Alva mengarahkan pandangannya.
"Aku mencoba mencari tahu siapa yang menyebarkan foto ibu, dan ternyata wanita ini yang melakukan itu." Boman mengarahkan kursor pada wajah Imel dan memperbesar agar tampak jelas.
"Imel, dia adalah istri pria yang ada di foto bersama ibumu." Alva mendekatkan posisinya agar sejajar dengan Boman.
"Biar ayah hapus berita itu, sebelum merajalela." ujar Alva antusias.
"Aku juga bisa, Ayah!" seru Boman dengan sekali tombol bahkan lebih cepat bekerjanya ketimbang Alva.
"Kamu bisa, bahkan kamu melakukan itu lebih cepat dari pada ayah." Alva tampak kagum dengan kegeniusan Boman.
"Sekarang kita cari posisi ibu." ujarnya lagi yang membuat Alva terperangah lagi dengan kebolehan Boman.
"Ayo cepat Dik, perasaanku tak enak." ujar Abi yang tampak khawatir.
Dengan cepat Boman mencari keberadaan Sherly melalui anting -anting milik ibunya.
"Ketemu," seru Boman seraya menunjukkan titik merah di layar laptopnya.
"Ayah akan menghubungi pengawal dulu." Alva meraih ponselnya lagi dan mengabari pengawalnya untuk terlebih dulu menyusuri lokasi X.
Sementara Alva beserta pandawa menuju mobil, segera melajukan mobilnya pergi ke sana juga.
.
Sherly sudah mulai pucat pasi menahan rasa takutnya.
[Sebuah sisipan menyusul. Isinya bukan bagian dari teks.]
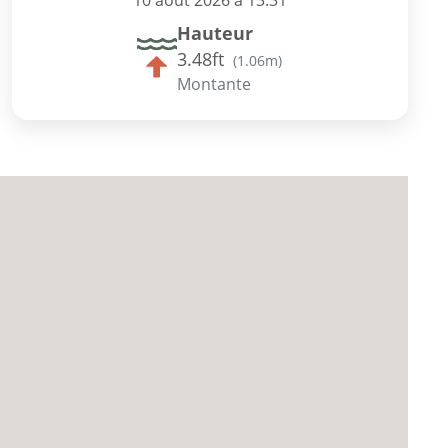
10 août 2026 à 13:31
Hauteur
3.48ft
(
1.06m
)
Montante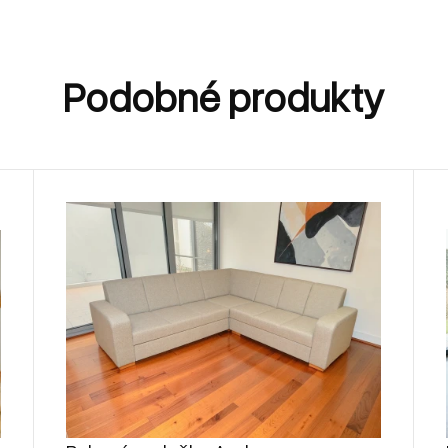
Podobné produkty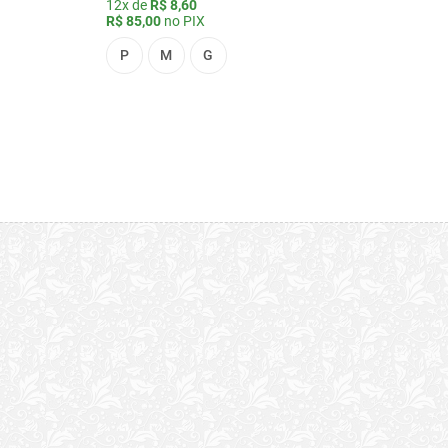
12x de
R$ 8,60
R$ 85,00
no PIX
P
M
G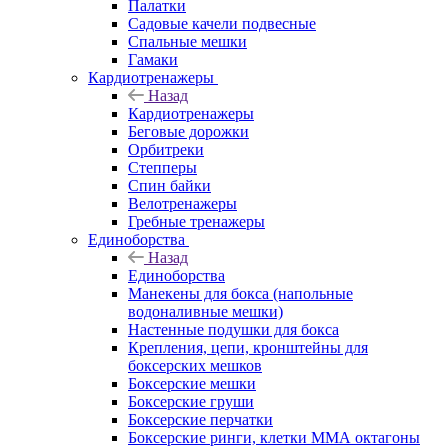
Палатки
Садовые качели подвесные
Спальные мешки
Гамаки
Кардиотренажеры
Назад
Кардиотренажеры
Беговые дорожки
Орбитреки
Степперы
Спин байки
Велотренажеры
Гребные тренажеры
Единоборства
Назад
Единоборства
Манекены для бокса (напольные
водоналивные мешки)
Настенные подушки для бокса
Крепления, цепи, кронштейны для
боксерских мешков
Боксерские мешки
Боксерские груши
Боксерские перчатки
Боксерские ринги, клетки ММА октагоны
Penjahat berjumlah empat itu turun dari motor dan berjalan menuju taksi yang Sherly tumpangi.
"Cepat keluar kamu!" bentak pria bertubuh kekar, dia pemimpin penjahat bernama Baron. Dia menggedor kaca kemudi.
Dengan rasa takut pak sopir keluar. Baron mengambil alih kemudi dan segera menyalakan mesin mobil.
Sherly berteriak histeris.
"Mau apa kalian, pergi dari sini!" bentaknya dengan ekspresi ketakutan yang sangat.
Baron tertawa lepas. Satu pria ikut masuk lewat pintu penumpang. Dengan gerakan cepat, pria itu mengeluarkan senjata tajam dan mengarahkan ke leher Sherly. Sherly menjerit ketakutan.
"Diam kamu!" bentak pria itu yang bernama Robin.
Sherly mencari akal. Dia menginjak kaki Robin dengan cukup keras membuat yang punya kaki meraung kesakitan. Secara tangannya yang memegang pisau mulai kendur Sherly mengigit tangannya juga.
Kesempatan itu ia gunakan untuk kabur. Membuka pintu mobil dan hendak berlari.
Namun dua pria lagi berada di luar, berhasil mencekal lengan Sherly.
"Lepaskan aku, tolong ...!" teriak Sherly.
"Lepaskan dia!" teriak seseorang dari arah belakang.